Convert the lines below into a JSON list of strings, with one string for each line and no blank lines. Leave the pictures out of the answer.

Records for the exercise:
===============

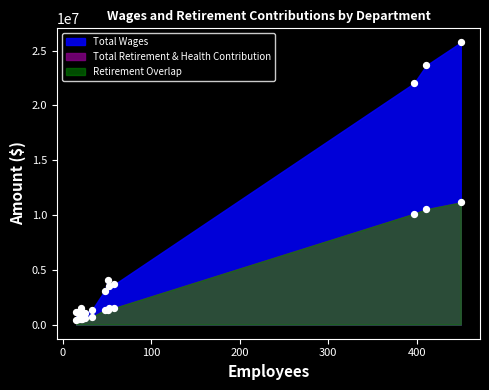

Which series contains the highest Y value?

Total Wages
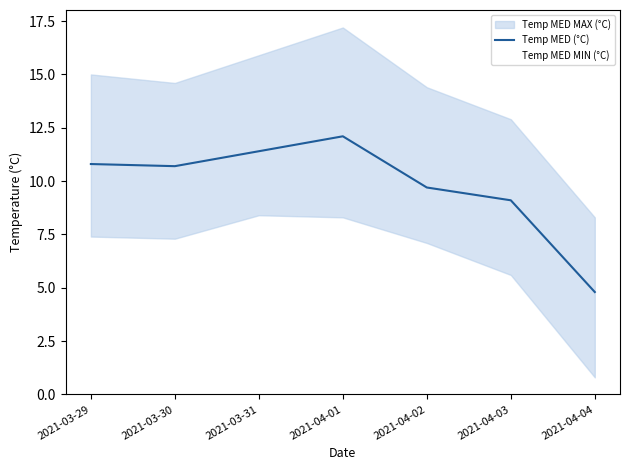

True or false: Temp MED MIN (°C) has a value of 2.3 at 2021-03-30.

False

===============

Solution:
[
  "Which series contains the highest Y value?",
  "Total Wages",
  "True or false: Temp MED MIN (°C) has a value of 2.3 at 2021-03-30.",
  "False"
]